[Work order]
Repeat the stretch of entries below from the line with "#8cb28c; stroke-width: 5" through the line with "middle; stroke-width: 4.5;". Include both ends and add nothing.

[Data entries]
============

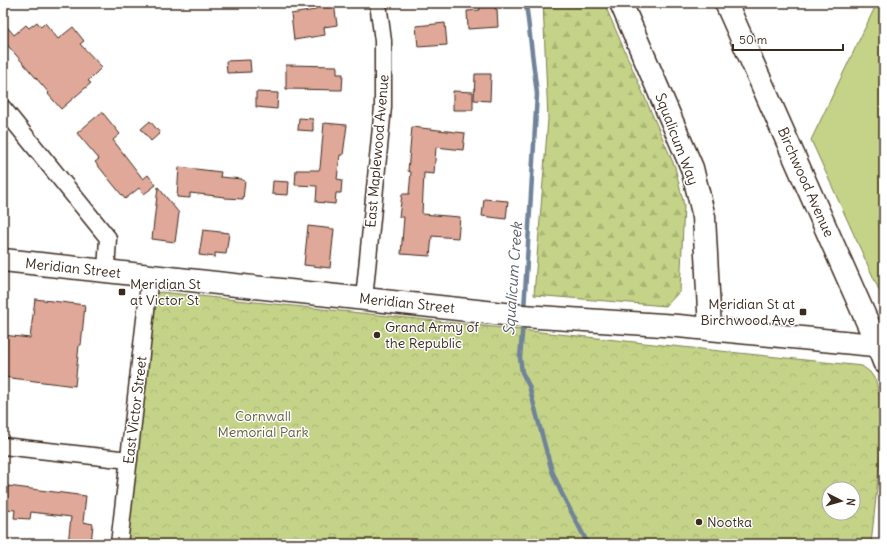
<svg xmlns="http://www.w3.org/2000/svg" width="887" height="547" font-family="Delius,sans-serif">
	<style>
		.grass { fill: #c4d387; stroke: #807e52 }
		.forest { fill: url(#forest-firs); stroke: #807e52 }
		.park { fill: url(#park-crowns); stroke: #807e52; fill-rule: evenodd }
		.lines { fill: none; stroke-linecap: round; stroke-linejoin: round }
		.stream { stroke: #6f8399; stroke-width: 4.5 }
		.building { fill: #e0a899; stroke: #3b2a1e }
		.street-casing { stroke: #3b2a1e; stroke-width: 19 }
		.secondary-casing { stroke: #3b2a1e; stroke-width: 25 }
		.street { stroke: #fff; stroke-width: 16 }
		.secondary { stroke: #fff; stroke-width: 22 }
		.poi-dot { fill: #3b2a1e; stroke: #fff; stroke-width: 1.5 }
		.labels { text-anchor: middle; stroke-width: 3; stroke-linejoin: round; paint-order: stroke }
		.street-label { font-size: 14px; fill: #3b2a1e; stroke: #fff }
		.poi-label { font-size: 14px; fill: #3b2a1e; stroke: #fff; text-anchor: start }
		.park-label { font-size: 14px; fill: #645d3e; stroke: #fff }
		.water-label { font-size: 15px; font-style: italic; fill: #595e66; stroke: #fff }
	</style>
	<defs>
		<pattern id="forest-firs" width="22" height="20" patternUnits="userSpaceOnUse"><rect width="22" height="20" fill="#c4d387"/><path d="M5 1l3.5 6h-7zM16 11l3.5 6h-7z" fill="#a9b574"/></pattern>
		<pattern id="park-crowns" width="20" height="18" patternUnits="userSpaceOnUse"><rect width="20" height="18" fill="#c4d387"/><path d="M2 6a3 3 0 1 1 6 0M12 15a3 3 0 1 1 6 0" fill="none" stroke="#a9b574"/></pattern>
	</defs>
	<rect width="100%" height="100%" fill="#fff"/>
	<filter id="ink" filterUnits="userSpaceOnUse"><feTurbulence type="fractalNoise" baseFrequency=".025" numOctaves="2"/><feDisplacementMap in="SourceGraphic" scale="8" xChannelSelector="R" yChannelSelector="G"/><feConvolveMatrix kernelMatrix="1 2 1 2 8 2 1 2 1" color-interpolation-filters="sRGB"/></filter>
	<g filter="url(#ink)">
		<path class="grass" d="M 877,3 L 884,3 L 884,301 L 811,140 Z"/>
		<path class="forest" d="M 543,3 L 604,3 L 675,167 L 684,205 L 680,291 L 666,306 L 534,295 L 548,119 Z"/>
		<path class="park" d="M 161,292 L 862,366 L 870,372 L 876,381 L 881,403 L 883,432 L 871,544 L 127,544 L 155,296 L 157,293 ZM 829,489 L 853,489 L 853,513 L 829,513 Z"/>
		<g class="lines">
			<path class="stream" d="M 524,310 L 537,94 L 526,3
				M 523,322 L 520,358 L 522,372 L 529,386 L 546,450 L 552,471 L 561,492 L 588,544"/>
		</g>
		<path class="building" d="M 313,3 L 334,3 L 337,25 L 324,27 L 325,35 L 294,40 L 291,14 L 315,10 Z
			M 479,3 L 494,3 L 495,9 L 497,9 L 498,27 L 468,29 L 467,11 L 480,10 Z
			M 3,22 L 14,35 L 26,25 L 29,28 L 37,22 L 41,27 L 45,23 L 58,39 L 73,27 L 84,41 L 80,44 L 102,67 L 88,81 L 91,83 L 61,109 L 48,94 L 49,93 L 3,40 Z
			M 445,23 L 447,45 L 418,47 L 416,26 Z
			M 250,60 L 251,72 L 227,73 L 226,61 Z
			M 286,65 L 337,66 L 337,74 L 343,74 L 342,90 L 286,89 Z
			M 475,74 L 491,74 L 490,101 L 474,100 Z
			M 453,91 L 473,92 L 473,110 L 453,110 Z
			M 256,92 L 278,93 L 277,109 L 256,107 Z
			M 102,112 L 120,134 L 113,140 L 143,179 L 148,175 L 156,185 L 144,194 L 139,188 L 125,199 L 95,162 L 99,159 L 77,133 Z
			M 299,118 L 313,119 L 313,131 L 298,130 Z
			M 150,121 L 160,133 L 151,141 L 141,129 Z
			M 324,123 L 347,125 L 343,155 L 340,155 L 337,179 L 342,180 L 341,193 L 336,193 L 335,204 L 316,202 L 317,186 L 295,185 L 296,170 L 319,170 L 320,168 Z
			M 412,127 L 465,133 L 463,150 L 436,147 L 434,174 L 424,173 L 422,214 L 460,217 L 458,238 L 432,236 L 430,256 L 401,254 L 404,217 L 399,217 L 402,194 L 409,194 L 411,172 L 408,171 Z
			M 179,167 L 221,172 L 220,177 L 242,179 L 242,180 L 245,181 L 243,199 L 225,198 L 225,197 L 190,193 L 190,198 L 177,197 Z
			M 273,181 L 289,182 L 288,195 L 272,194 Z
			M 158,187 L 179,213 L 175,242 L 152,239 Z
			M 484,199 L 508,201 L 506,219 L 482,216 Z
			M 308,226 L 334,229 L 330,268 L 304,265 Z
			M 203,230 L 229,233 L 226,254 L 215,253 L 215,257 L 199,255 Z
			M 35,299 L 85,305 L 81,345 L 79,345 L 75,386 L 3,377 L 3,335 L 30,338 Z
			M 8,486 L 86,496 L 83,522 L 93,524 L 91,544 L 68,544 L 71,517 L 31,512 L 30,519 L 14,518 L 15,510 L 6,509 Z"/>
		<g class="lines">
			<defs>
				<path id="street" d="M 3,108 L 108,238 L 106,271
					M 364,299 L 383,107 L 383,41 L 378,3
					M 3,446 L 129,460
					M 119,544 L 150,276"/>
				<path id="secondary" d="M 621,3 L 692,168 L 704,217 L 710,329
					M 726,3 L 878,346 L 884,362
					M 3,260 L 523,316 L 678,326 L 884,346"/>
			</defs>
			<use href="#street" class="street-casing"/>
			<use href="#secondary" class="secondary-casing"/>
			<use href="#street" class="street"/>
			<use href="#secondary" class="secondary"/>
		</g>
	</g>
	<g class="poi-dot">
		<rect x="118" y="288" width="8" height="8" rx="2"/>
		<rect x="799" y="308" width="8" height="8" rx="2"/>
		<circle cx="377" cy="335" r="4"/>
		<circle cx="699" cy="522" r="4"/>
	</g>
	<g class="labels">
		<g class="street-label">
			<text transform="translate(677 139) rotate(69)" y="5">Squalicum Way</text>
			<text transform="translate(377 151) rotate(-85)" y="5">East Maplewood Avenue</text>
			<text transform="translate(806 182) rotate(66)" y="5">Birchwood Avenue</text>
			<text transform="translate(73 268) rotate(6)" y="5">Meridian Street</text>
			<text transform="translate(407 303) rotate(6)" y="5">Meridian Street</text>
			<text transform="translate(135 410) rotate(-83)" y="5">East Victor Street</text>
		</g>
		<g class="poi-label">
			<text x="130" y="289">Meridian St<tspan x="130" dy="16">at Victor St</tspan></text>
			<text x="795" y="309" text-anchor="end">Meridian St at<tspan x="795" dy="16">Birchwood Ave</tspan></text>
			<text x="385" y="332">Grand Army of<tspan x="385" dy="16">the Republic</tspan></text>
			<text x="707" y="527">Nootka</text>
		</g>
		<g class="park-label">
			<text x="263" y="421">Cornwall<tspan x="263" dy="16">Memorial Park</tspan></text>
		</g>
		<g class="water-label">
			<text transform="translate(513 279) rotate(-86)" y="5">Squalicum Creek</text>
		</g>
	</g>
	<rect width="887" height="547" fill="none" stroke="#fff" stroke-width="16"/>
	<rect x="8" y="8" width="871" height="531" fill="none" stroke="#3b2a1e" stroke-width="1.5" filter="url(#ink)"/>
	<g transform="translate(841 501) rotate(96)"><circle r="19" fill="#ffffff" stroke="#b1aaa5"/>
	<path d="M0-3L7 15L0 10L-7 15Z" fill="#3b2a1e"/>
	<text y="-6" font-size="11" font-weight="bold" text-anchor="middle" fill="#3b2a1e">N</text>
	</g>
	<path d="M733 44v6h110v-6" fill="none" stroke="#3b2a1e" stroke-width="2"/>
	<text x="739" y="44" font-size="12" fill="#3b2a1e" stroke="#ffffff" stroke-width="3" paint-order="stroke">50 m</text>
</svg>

============

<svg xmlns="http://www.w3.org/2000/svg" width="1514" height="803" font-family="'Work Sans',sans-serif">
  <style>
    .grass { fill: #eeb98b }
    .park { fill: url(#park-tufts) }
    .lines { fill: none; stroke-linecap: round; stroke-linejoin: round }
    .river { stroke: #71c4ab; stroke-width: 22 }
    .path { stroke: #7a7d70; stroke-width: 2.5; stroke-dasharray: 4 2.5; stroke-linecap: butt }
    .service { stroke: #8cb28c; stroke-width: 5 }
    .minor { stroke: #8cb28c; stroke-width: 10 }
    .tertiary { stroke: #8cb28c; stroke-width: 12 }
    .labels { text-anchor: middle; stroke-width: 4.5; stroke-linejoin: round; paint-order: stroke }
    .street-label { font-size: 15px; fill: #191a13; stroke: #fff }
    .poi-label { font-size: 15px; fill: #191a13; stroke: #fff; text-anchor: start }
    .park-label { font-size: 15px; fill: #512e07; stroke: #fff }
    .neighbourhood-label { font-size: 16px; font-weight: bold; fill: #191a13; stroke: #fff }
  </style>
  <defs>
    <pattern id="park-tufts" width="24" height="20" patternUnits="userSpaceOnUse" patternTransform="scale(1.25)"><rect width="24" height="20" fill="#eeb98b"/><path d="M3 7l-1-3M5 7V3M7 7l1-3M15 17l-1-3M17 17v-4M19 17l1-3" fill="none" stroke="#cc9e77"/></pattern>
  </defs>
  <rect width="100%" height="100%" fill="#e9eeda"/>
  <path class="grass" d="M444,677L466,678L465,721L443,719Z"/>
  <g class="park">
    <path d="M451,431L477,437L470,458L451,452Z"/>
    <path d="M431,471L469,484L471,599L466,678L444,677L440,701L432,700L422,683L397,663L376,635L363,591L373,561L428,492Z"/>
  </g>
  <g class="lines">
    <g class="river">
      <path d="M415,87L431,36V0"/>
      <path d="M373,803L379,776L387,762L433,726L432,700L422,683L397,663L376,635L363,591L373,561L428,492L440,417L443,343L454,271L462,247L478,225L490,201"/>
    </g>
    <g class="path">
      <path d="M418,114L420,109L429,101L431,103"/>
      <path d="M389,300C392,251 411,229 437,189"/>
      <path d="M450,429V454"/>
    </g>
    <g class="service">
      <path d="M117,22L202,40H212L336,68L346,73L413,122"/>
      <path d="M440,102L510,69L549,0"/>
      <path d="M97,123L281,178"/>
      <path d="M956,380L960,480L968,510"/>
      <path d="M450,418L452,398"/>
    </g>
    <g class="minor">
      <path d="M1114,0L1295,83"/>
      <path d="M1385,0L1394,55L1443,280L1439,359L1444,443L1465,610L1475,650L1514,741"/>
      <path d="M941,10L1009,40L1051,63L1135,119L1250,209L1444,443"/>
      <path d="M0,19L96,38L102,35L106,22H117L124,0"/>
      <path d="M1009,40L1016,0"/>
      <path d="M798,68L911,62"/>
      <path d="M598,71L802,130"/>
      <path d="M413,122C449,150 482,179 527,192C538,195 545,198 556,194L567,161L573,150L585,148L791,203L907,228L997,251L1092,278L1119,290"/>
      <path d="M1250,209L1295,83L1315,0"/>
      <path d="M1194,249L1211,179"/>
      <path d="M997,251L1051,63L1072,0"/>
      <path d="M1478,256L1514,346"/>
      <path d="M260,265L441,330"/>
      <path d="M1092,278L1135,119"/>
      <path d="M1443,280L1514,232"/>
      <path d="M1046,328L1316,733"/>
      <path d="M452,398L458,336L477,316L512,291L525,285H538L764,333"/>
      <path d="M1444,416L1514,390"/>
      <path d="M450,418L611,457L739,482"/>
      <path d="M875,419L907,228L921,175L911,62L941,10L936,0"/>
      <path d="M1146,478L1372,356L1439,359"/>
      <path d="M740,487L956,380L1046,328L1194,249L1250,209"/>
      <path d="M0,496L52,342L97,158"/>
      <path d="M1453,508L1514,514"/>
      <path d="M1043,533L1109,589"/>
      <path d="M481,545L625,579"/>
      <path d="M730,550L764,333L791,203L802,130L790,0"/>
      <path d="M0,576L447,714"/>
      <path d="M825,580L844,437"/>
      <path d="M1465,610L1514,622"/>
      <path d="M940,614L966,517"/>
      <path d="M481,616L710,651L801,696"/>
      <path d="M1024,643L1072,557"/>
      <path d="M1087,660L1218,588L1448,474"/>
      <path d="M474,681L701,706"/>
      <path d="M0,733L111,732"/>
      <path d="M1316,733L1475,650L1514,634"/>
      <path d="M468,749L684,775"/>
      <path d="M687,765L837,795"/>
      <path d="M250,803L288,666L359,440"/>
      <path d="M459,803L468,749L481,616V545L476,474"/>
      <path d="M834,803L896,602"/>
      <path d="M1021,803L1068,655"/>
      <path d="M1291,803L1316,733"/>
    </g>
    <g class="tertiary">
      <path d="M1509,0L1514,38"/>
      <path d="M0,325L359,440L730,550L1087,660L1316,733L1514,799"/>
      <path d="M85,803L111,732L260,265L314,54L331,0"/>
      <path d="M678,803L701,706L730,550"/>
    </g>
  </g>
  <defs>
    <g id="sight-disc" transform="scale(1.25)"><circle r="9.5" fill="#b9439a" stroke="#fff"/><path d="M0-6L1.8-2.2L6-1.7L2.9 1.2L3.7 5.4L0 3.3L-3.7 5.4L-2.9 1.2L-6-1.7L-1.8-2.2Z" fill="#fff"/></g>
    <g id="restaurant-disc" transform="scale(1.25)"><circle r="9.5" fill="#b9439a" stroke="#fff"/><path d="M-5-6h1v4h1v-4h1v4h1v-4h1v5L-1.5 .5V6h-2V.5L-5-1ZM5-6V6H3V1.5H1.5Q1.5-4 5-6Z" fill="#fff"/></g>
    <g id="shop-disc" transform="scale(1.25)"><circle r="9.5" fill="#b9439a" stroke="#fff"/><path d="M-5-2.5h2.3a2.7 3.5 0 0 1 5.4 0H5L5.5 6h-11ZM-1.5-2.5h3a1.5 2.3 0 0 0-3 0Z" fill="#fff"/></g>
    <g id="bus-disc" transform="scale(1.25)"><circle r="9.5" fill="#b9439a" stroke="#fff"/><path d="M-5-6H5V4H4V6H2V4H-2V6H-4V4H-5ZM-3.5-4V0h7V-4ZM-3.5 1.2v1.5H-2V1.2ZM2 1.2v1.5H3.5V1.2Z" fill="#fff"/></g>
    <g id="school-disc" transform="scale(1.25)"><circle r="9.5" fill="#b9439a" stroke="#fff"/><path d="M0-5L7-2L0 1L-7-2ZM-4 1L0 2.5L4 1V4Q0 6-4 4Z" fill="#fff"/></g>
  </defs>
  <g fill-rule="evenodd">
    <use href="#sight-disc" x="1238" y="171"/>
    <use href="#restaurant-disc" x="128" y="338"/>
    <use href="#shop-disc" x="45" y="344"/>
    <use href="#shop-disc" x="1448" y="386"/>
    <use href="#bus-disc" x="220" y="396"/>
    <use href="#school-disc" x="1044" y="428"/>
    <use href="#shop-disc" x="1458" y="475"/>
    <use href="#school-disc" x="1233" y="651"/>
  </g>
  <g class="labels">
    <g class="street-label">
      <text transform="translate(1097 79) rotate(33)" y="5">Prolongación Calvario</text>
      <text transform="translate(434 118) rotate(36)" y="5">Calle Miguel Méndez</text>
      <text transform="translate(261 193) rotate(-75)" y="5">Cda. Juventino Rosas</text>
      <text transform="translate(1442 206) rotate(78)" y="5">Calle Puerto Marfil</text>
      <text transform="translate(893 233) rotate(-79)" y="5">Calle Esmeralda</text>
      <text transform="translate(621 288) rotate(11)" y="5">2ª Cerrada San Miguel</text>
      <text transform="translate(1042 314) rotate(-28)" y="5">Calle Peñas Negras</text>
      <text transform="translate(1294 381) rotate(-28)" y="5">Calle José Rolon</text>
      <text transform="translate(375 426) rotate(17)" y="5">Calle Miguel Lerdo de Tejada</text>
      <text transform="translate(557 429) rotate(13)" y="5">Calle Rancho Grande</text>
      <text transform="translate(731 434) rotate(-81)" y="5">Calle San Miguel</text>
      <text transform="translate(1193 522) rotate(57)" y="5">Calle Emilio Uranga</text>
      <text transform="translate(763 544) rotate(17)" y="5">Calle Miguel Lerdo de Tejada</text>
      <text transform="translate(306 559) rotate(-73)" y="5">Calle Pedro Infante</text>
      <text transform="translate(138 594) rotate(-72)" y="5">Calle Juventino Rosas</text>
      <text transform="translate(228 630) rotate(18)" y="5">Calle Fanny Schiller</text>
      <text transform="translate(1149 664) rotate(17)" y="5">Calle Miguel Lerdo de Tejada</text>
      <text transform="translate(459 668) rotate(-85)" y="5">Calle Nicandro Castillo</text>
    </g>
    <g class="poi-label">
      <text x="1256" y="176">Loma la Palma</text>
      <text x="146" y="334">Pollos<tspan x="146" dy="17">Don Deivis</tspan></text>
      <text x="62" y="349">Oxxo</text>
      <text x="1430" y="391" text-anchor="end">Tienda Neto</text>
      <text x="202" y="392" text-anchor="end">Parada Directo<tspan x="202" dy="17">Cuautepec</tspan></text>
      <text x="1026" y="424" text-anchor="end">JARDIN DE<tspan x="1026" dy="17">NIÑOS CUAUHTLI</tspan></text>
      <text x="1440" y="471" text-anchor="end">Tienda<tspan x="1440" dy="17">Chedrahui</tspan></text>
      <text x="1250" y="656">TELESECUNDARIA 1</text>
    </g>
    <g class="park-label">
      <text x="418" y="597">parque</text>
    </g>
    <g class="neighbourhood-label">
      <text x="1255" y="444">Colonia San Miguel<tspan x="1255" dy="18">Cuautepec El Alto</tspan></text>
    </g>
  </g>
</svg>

============

[Expected output]
    .service { stroke: #8cb28c; stroke-width: 5 }
    .minor { stroke: #8cb28c; stroke-width: 10 }
    .tertiary { stroke: #8cb28c; stroke-width: 12 }
    .labels { text-anchor: middle; stroke-width: 4.5; stroke-linejoin: round; paint-order: stroke }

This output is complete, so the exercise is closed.